● **TRY IT**
Reproduce the part of the listing below that starts at the line containing "What position from the left is po70%" and ends at the end of the listing, with every line verbatim and the pictures left out.

### INPUT DATA

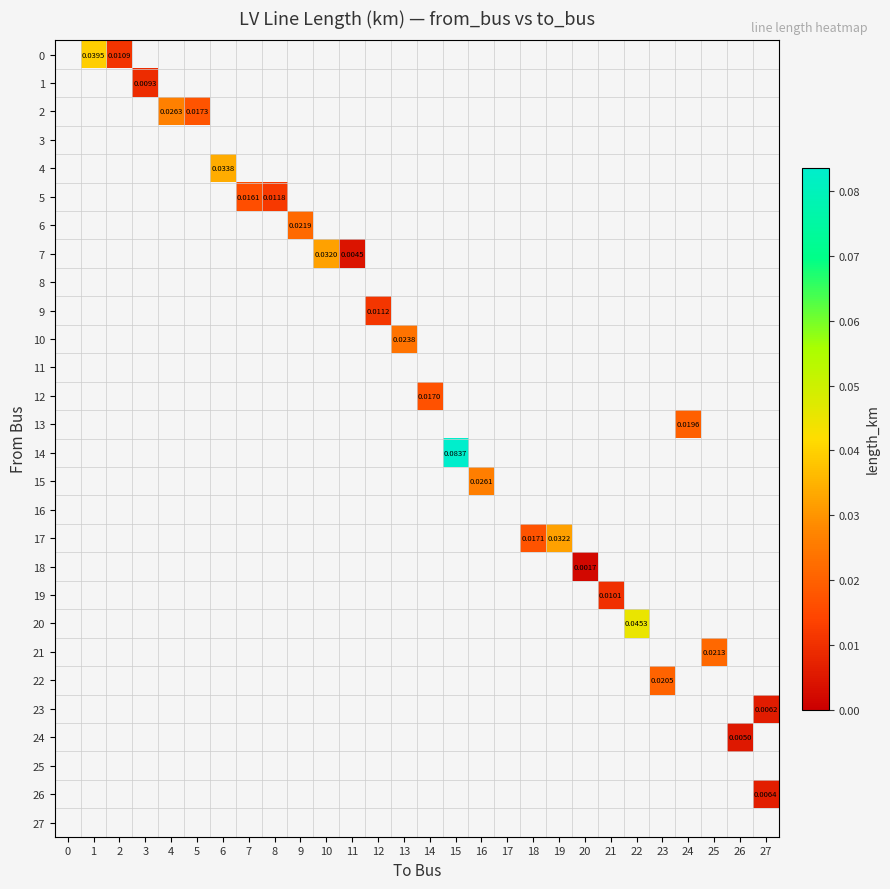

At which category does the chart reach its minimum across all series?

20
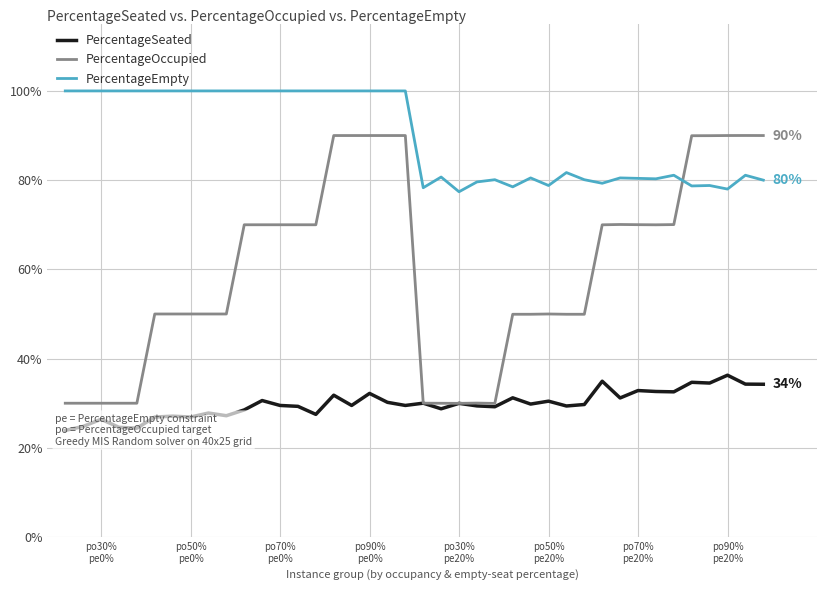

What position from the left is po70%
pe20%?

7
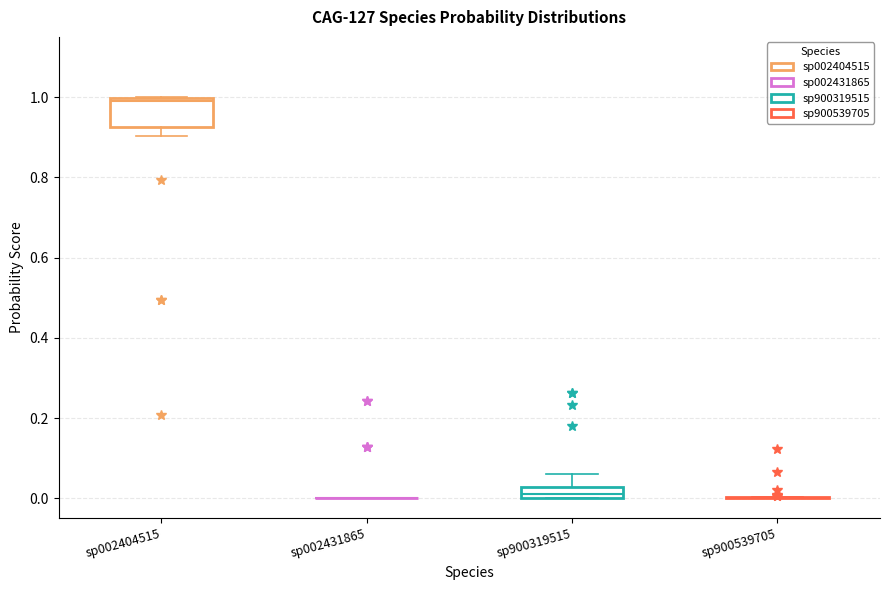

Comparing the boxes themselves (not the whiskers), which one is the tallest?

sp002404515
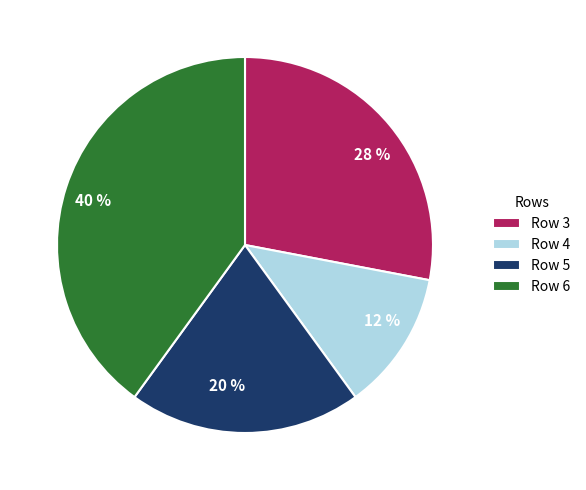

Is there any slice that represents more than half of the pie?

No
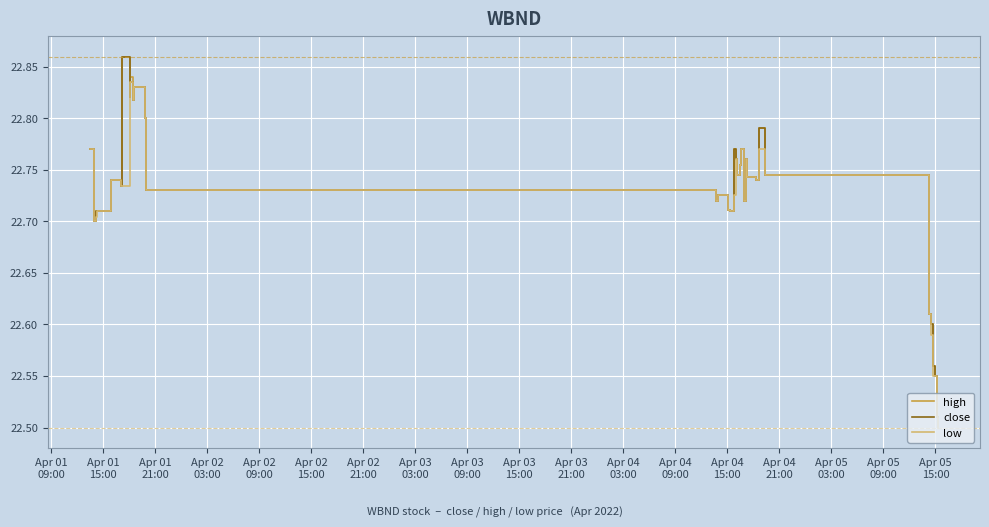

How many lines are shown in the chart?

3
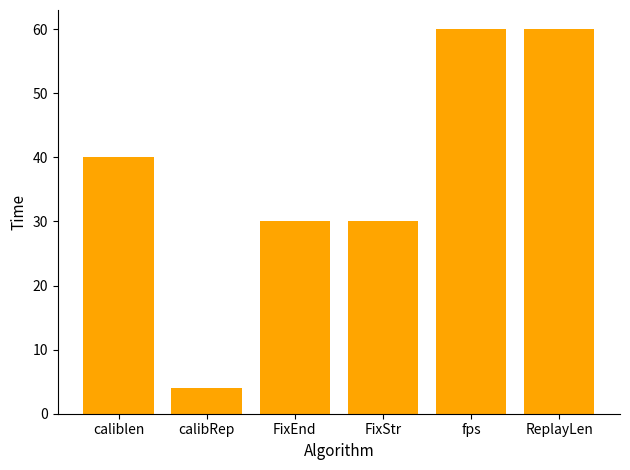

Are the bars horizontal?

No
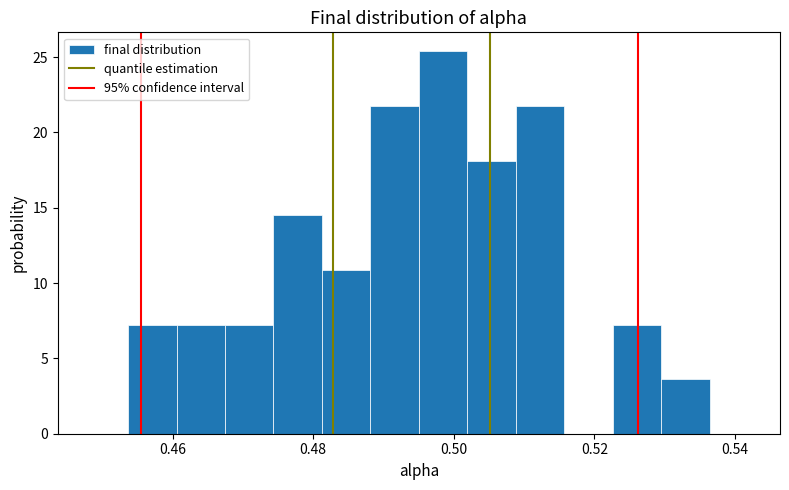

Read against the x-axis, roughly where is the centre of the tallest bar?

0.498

######

● **WRITTEN ANSWER**
What position from the left is po70%
pe20%?

7

Comparing the boxes themselves (not the whiskers), which one is the tallest?

sp002404515

Is there any slice that represents more than half of the pie?

No

How many lines are shown in the chart?

3

Are the bars horizontal?

No

Read against the x-axis, roughly where is the centre of the tallest bar?

0.498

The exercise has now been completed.